CAA actually states that the York will handle R134 just fine. I expected them to try to sell me a Sanden conversion. I did buy the higher efficiency condenser which apparently is needed because of the R134 characteristics. I want an original appearance on my Mach 1 and I'm going through my underdash unit right now. My compressor was new about ten years ago and had R12 in it with no leaks. I'm draining it and changing to ester oil. We'll see.
I did search the board and there seems to be no consensus on this issue. There are a multitude of opinions about "higher head pressures", less efficiency of R134, and ester oil not being tolerant of ANY moisture in the system. York compressors were used on many imported cars in the 70s also, so the Porsche and Mercedes guys debate this too.
You can essentially keep the complete York setup including the compressor mount which will be the base for the Sanden after an adapter is added to support the newer comp. The dogleg is eliminated as that is a York mount-not needed. Also not needed is the tubular compressor brace that mounts on the intake and the York. The drier should no doubt be replaced and the condenser checked. Believe that R12 will cool better, but a good AC person can make the 134 cool the unit well. To be honest don't think the Sanden will be that much better cooling wise(all things being equal) but the vibration and noticeable drag will be eliminated. The Sanden will still use some power but again, not noticeable. This is why the dogleg and tubular mount will not be nec.

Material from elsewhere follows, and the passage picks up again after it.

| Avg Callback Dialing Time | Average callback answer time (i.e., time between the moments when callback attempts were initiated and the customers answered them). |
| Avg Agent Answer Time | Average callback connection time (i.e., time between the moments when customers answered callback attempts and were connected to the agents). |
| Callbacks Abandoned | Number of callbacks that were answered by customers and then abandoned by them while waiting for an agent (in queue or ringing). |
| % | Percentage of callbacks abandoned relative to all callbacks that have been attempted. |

Did this install in a 65 cv and it is still a good cooling unit, after 4 years untouched.
Another benefit to those installing the original setup with the Sanden:If you car is PS equipped and uses the later Ford PS pump, it is NOT nec to change over to the slanted fill neck.
Air conditioning compressors have capacity rated by the displacement per one revolution of the compressor shaft. The York AC compressor was typically a model 210 which means it displaced 10 cubic inches per each revolution. When Sanden started manufacturing AC compressors for R134a refrigerant the capacity displacement units switched to metric measure.

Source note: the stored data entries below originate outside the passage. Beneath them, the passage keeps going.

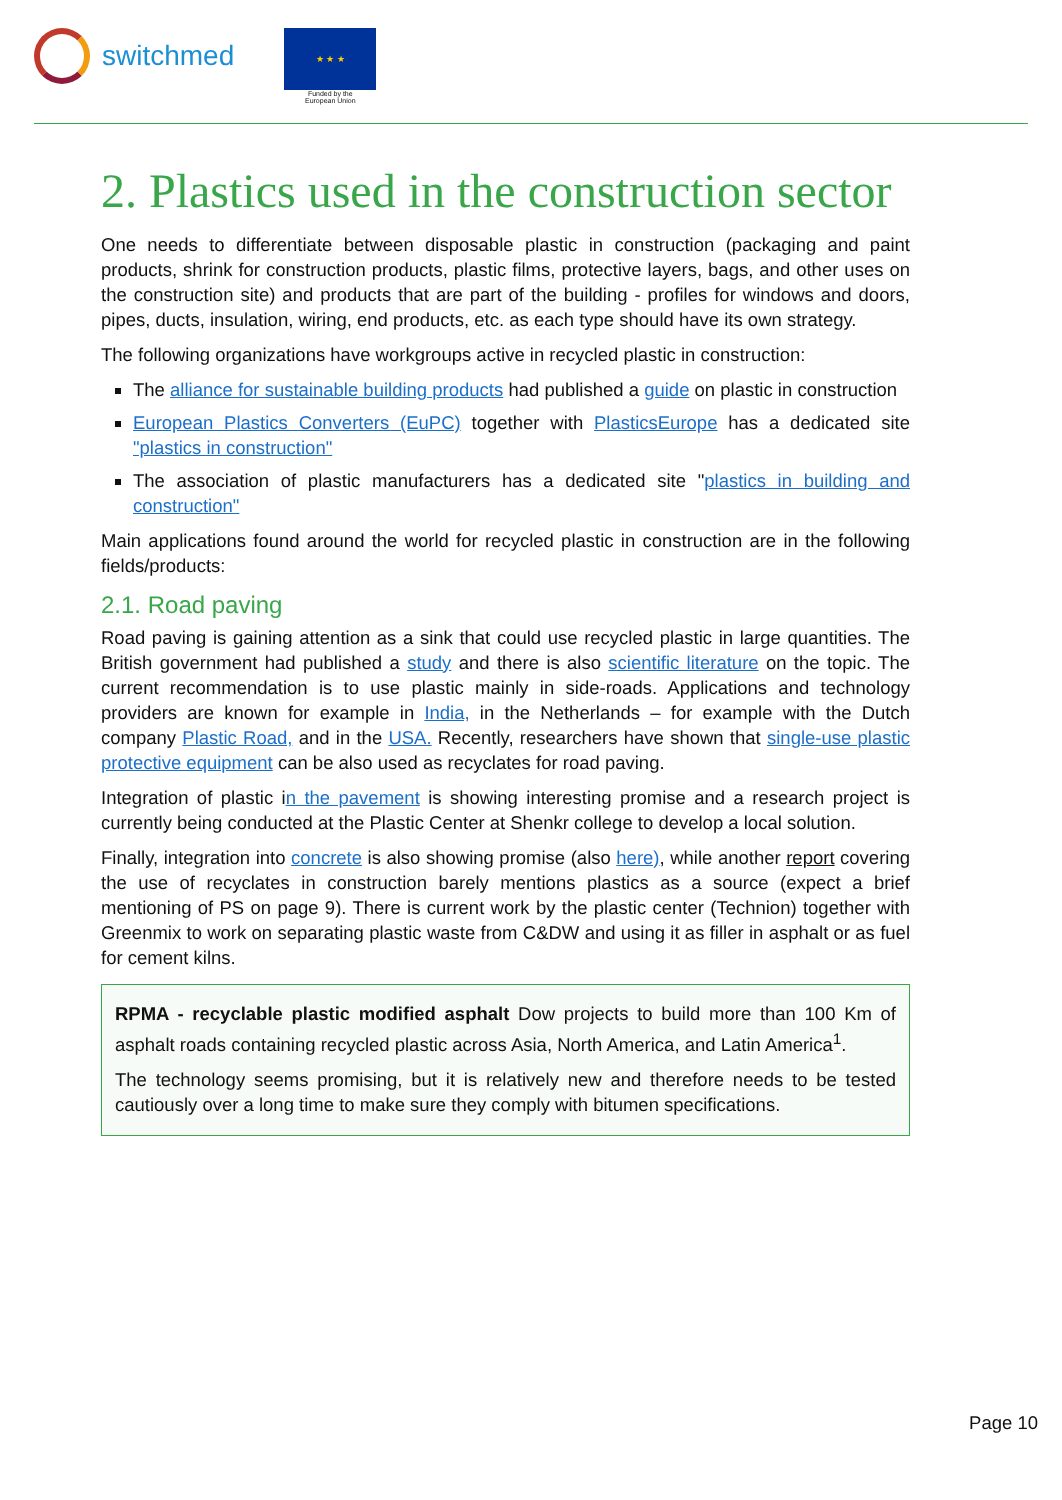switchmed
★ ★ ★
Funded by the
European Union
2. Plastics used in the construction sector
One needs to differentiate between disposable plastic in construction (packaging and paint products, shrink for construction products, plastic films, protective layers, bags, and other uses on the construction site) and products that are part of the building - profiles for windows and doors, pipes, ducts, insulation, wiring, end products, etc. as each type should have its own strategy.
The following organizations have workgroups active in recycled plastic in construction:
The alliance for sustainable building products had published a guide on plastic in construction
European Plastics Converters (EuPC) together with PlasticsEurope has a dedicated site "plastics in construction"
The association of plastic manufacturers has a dedicated site "plastics in building and construction"
Main applications found around the world for recycled plastic in construction are in the following fields/products:
2.1. Road paving
Road paving is gaining attention as a sink that could use recycled plastic in large quantities. The British government had published a study and there is also scientific literature on the topic. The current recommendation is to use plastic mainly in side-roads. Applications and technology providers are known for example in India, in the Netherlands – for example with the Dutch company Plastic Road, and in the USA. Recently, researchers have shown that single-use plastic protective equipment can be also used as recyclates for road paving.
Integration of plastic in the pavement is showing interesting promise and a research project is currently being conducted at the Plastic Center at Shenkr college to develop a local solution.
Finally, integration into concrete is also showing promise (also here), while another report covering the use of recyclates in construction barely mentions plastics as a source (expect a brief mentioning of PS on page 9). There is current work by the plastic center (Technion) together with Greenmix to work on separating plastic waste from C&DW and using it as filler in asphalt or as fuel for cement kilns.
RPMA - recyclable plastic modified asphalt Dow projects to build more than 100 Km of asphalt roads containing recycled plastic across Asia, North America, and Latin America<sup>1</sup>.
The technology seems promising, but it is relatively new and therefore needs to be tested cautiously over a long time to make sure they comply with bitumen specifications.
Page 10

For example a Sanden r134a unit SD7H15 displaces 154.9 cubic centimeters per each revolution. 154.9 equates to about 9.5 cubic inches. So this unit has slightly less capacity than the York. The last 2 digits in a Sanden compressor unit name (ie 15) is the cubic centimeter displacment divided by 10 and rounded to the nearest whole number.
Now the Sanden is an axial or wobble plate compressor and it will draw less horsepower and run at higher rpm than the York. If you notice the York compressor pulley is larger than the crankshaft pulley (so it would turn slower than the engine speed). It did not like high rpm. The axial/wobble plate comressors can take higher rpm so it has a smaller pulley. The higher operating speed of the Sanden makes up for its slightly lower capacity.

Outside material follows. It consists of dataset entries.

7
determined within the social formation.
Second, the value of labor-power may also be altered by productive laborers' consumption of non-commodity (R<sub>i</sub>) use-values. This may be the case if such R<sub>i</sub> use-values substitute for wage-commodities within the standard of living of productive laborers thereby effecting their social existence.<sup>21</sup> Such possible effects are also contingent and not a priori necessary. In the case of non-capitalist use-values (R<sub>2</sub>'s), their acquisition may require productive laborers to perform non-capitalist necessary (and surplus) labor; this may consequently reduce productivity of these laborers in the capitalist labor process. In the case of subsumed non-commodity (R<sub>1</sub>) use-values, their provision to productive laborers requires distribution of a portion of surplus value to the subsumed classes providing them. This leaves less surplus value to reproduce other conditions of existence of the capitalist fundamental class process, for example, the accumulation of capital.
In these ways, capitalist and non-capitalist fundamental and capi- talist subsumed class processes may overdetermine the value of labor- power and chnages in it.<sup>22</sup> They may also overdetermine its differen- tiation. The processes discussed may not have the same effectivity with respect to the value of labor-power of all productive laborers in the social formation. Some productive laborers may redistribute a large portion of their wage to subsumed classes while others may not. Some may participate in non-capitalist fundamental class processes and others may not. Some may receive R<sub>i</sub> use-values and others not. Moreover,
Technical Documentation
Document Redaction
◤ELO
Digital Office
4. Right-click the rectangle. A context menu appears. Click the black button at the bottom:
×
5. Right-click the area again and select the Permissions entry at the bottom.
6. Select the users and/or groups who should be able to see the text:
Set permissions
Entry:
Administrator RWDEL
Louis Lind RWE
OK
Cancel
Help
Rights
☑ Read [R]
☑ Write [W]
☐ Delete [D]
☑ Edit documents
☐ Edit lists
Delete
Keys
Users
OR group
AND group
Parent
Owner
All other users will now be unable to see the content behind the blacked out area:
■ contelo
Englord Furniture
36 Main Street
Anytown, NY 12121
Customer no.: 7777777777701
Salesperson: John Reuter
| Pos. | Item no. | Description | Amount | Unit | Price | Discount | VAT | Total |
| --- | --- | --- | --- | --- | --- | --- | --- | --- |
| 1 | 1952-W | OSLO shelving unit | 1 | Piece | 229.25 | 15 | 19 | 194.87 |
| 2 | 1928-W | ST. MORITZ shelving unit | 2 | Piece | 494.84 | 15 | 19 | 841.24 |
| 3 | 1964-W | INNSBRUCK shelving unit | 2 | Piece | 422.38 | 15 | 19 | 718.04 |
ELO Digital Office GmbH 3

One switch is replace the serial flow R12 condenser with a multiflow or parallel flow condenser designed for R134a. R134a refrigerant has lower heat capacity per mass unit of refrigerant. To compensate you need a condenser with higher exchange rate to keep compressor discharge pressure from getting too high. Also make sure you have a 5 or 6 bladed radiator fan and fan shroud installed to increase air flow across the condenser at engine idle.
I converted my 1966 model to R134a with a multiflow condenser in 1998. I installed a rebuilt York compressor. Interior cooling has been adequate. The only problem I have encountered is that I cannot prevent the compressor shaft seal from leaking. In the spring of 2007 I replaced the York compressor with a newly built unit. These are still available from Climate Control Industries and look exactly like the York compressor from the 1960's. Even with a new unit the compressor shaft seal leaks. I want to keep the original look so the shaft seal leak is frustrating. The Sanden unit most definitely is a better design and will not leak.